- _What is expected_
Reproduce the material below verbatim, line for line, but leave out the pictures.

- _Materials provided_
------------------------
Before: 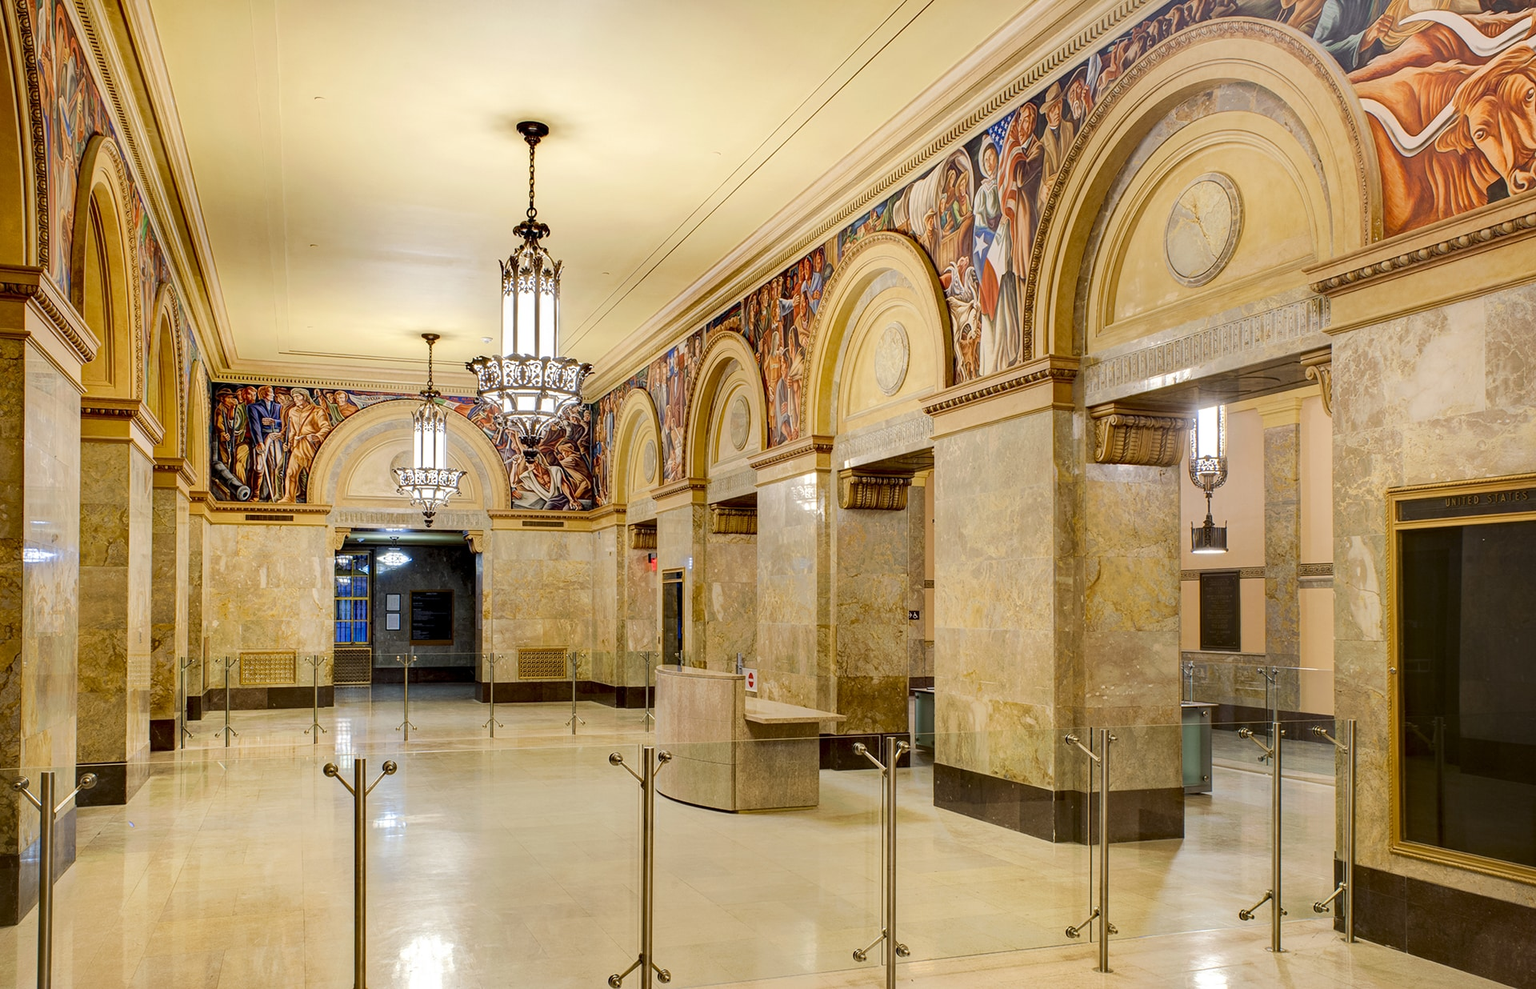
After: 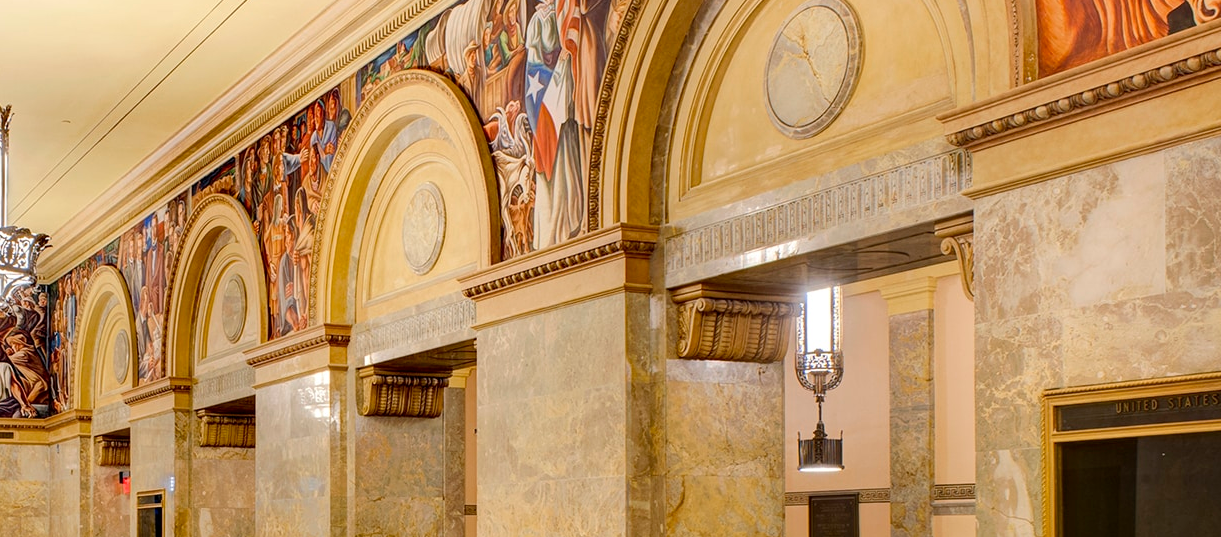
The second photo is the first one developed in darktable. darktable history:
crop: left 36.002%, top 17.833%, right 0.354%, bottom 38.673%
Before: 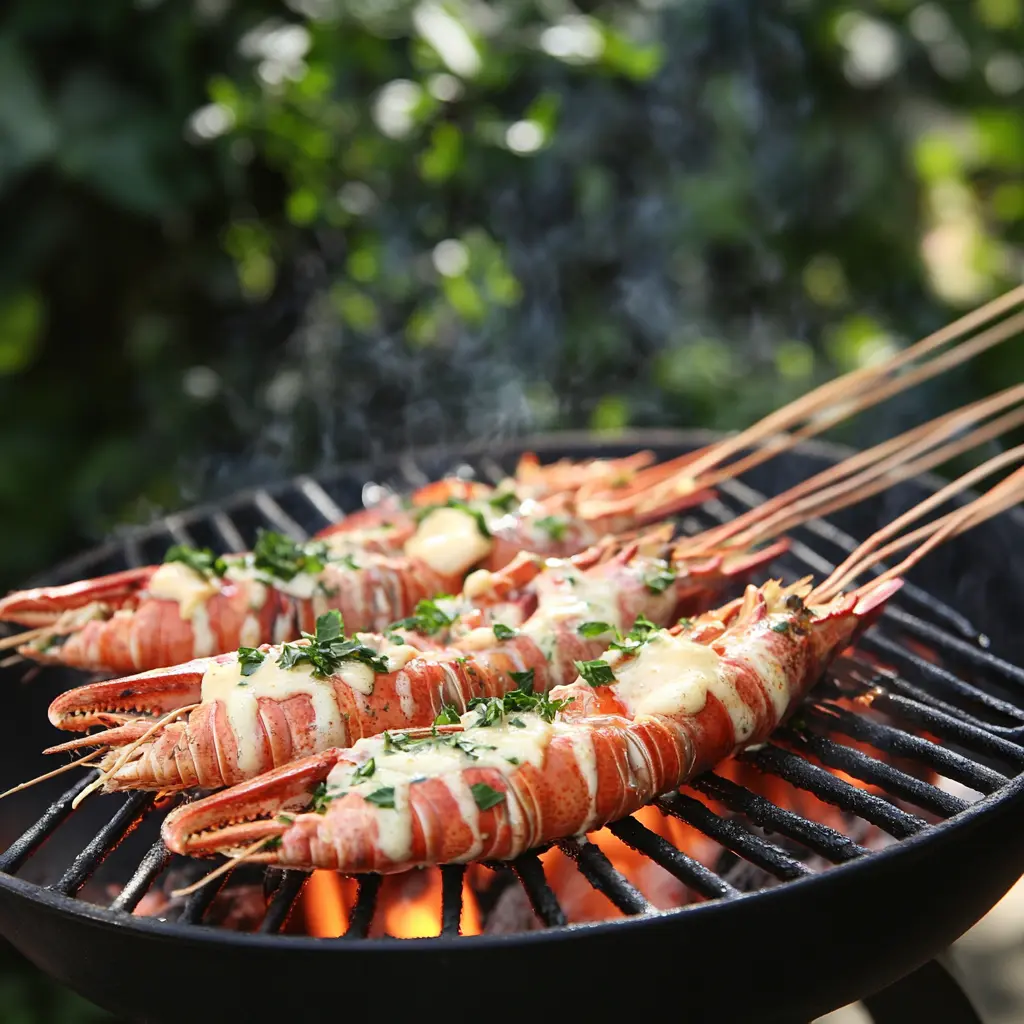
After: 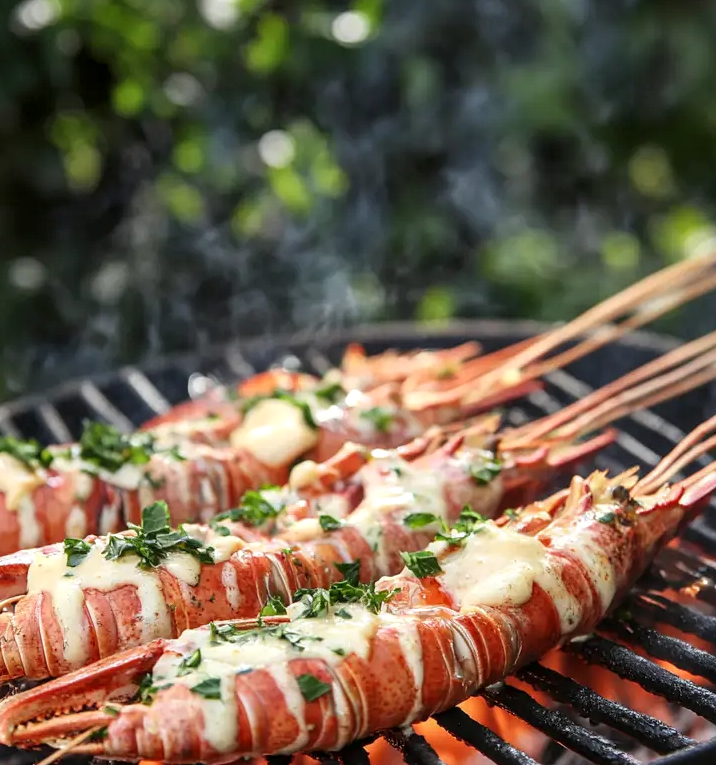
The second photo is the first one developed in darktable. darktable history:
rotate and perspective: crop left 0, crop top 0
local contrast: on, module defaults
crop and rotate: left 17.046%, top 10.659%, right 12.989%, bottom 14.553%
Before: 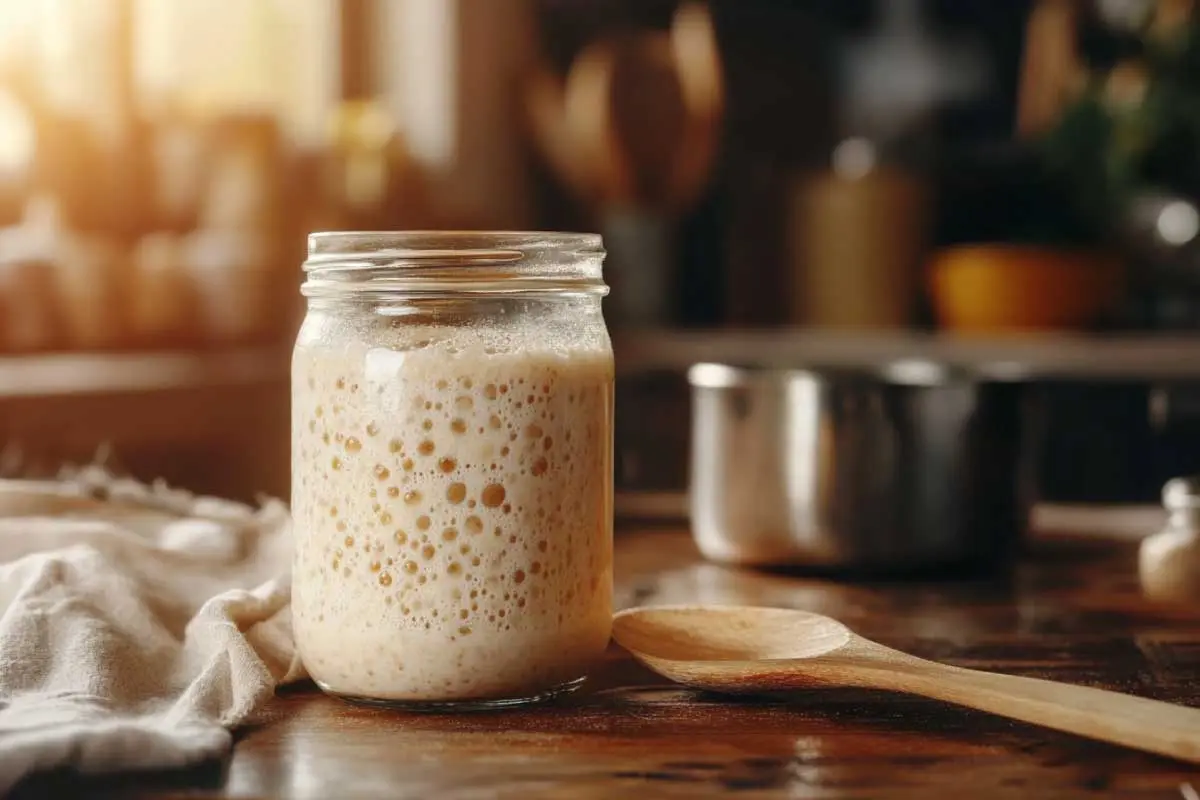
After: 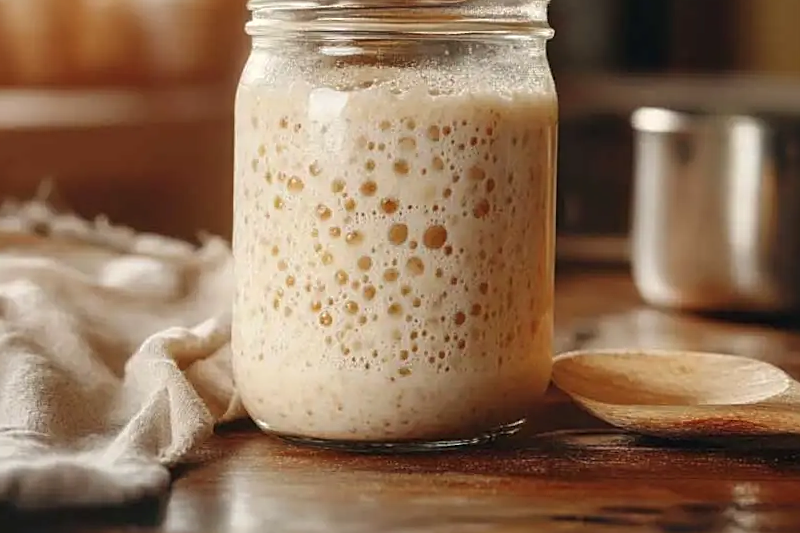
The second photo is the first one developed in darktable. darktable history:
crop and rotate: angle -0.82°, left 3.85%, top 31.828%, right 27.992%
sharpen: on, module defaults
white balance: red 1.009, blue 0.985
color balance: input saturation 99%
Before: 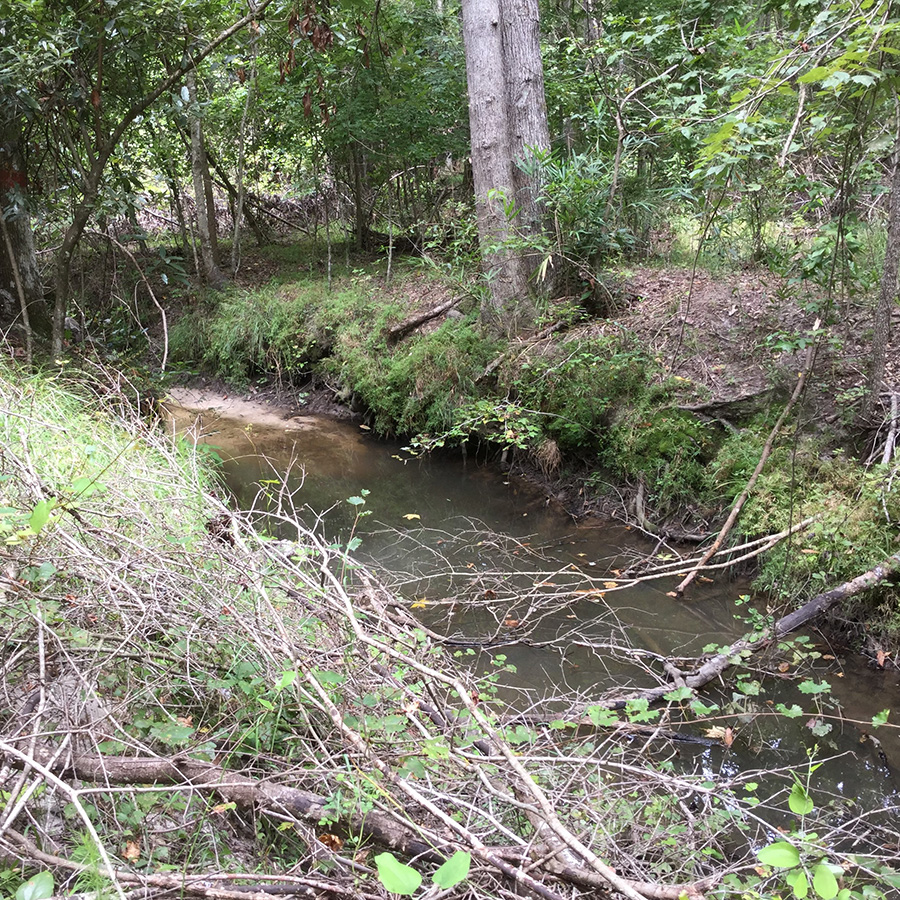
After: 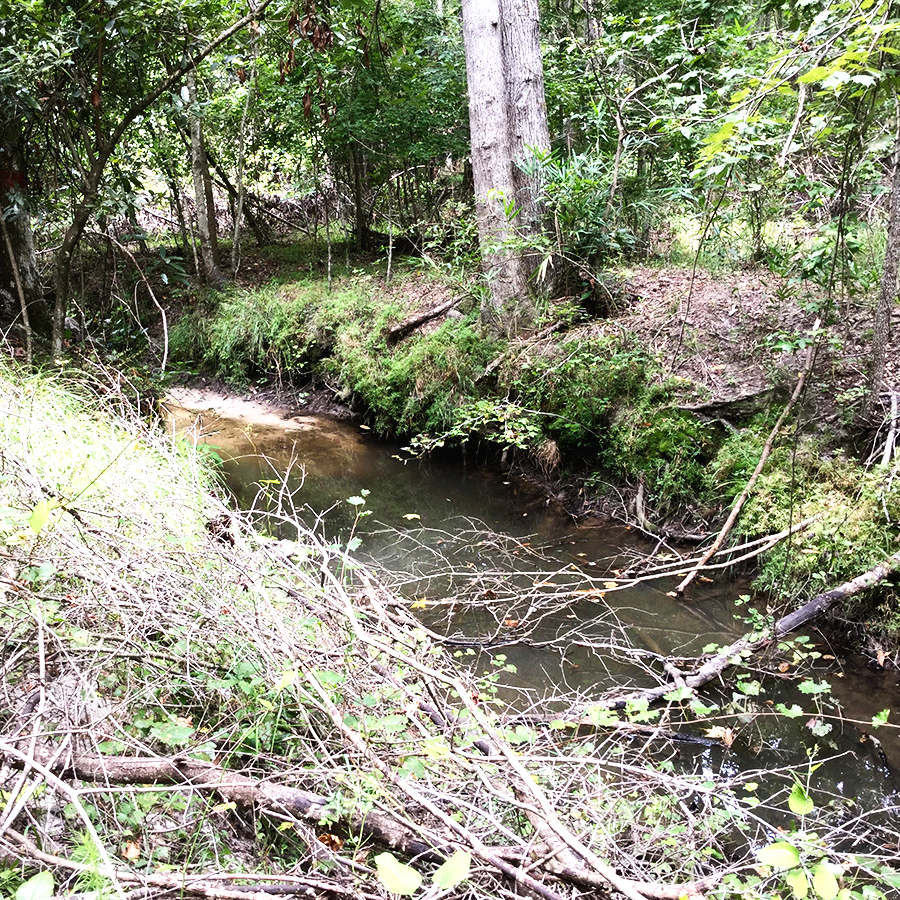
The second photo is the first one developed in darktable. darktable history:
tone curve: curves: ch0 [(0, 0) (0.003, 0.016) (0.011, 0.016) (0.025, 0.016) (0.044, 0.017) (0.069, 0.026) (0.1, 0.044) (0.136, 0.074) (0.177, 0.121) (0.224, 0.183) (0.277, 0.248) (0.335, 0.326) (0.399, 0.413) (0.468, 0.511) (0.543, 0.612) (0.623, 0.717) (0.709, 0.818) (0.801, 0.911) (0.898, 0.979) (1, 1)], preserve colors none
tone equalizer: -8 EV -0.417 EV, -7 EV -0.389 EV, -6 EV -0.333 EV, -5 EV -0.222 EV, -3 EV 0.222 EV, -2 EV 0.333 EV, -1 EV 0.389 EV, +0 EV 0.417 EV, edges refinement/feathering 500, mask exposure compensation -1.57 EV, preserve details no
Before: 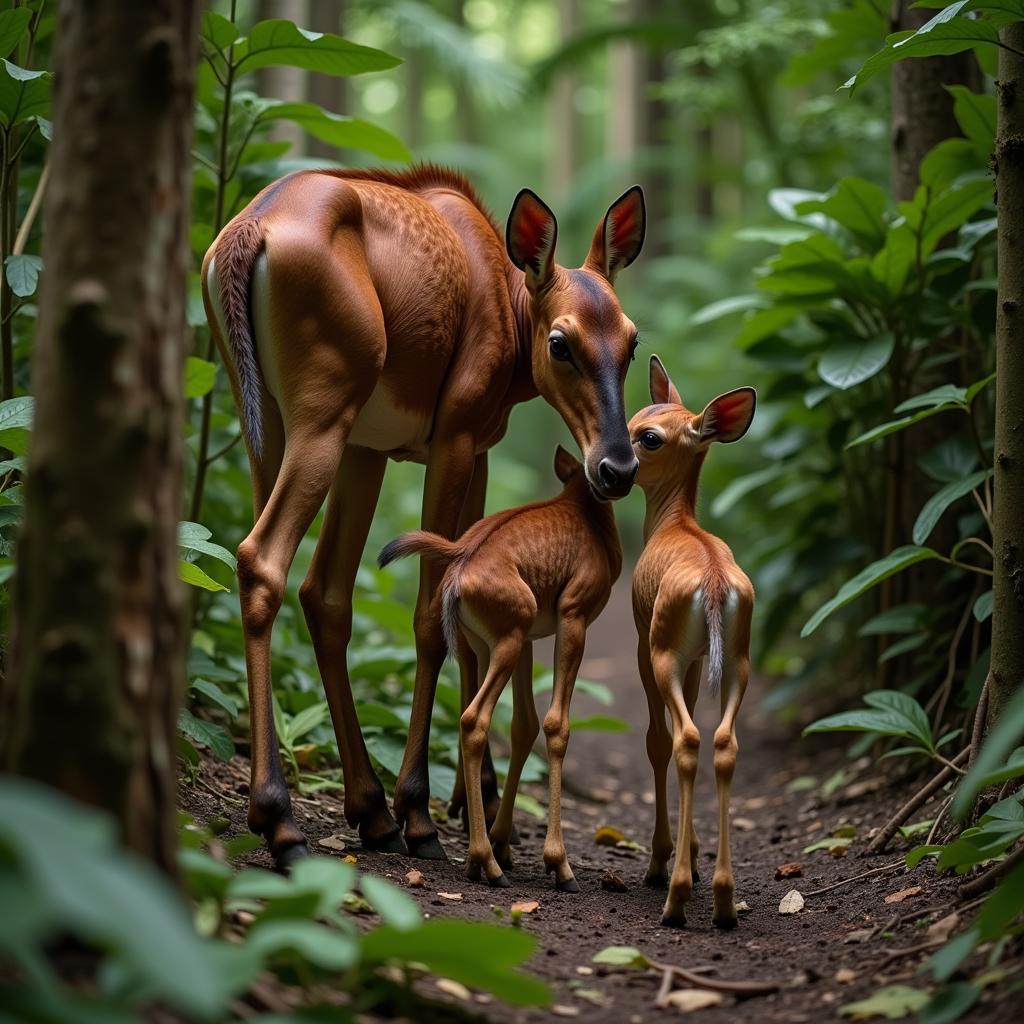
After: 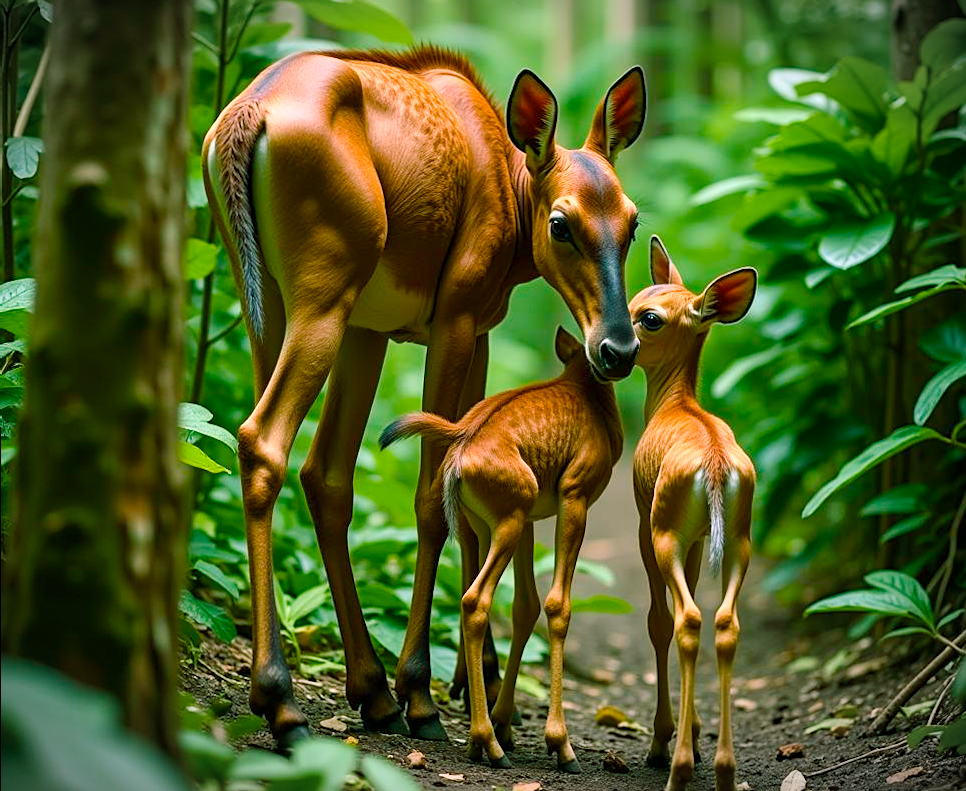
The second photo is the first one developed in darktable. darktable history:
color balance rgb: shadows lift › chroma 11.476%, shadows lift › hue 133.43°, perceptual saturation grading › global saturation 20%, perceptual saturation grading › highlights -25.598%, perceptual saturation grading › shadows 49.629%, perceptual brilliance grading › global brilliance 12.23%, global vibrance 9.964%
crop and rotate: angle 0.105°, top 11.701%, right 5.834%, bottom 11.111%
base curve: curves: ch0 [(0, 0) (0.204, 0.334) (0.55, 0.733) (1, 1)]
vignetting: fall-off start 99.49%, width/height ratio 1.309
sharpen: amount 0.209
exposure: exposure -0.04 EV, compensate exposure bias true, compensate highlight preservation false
------------------------
- _Expected output_
Before: 
After: 
The second photo is the first one developed in darktable. darktable history:
crop: left 36.002%, top 17.833%, right 0.354%, bottom 38.673%
Before: 
After: 
The second photo is the first one developed in darktable. darktable history:
rotate and perspective: crop left 0, crop top 0
local contrast: on, module defaults
crop and rotate: left 17.046%, top 10.659%, right 12.989%, bottom 14.553%
Before: 
After: 
The second photo is the first one developed in darktable. darktable history:
crop and rotate: angle -0.82°, left 3.85%, top 31.828%, right 27.992%
sharpen: on, module defaults
white balance: red 1.009, blue 0.985
color balance: input saturation 99%
Before: 
After: 
The second photo is the first one developed in darktable. darktable history:
tone curve: curves: ch0 [(0, 0) (0.003, 0.016) (0.011, 0.016) (0.025, 0.016) (0.044, 0.017) (0.069, 0.026) (0.1, 0.044) (0.136, 0.074) (0.177, 0.121) (0.224, 0.183) (0.277, 0.248) (0.335, 0.326) (0.399, 0.413) (0.468, 0.511) (0.543, 0.612) (0.623, 0.717) (0.709, 0.818) (0.801, 0.911) (0.898, 0.979) (1, 1)], preserve colors none
tone equalizer: -8 EV -0.417 EV, -7 EV -0.389 EV, -6 EV -0.333 EV, -5 EV -0.222 EV, -3 EV 0.222 EV, -2 EV 0.333 EV, -1 EV 0.389 EV, +0 EV 0.417 EV, edges refinement/feathering 500, mask exposure compensation -1.57 EV, preserve details no
Before: 
After: 
The second photo is the first one developed in darktable. darktable history:
color balance rgb: shadows lift › chroma 11.476%, shadows lift › hue 133.43°, perceptual saturation grading › global saturation 20%, perceptual saturation grading › highlights -25.598%, perceptual saturation grading › shadows 49.629%, perceptual brilliance grading › global brilliance 12.23%, global vibrance 9.964%
crop and rotate: angle 0.105°, top 11.701%, right 5.834%, bottom 11.111%
base curve: curves: ch0 [(0, 0) (0.204, 0.334) (0.55, 0.733) (1, 1)]
vignetting: fall-off start 99.49%, width/height ratio 1.309
sharpen: amount 0.209
exposure: exposure -0.04 EV, compensate exposure bias true, compensate highlight preservation false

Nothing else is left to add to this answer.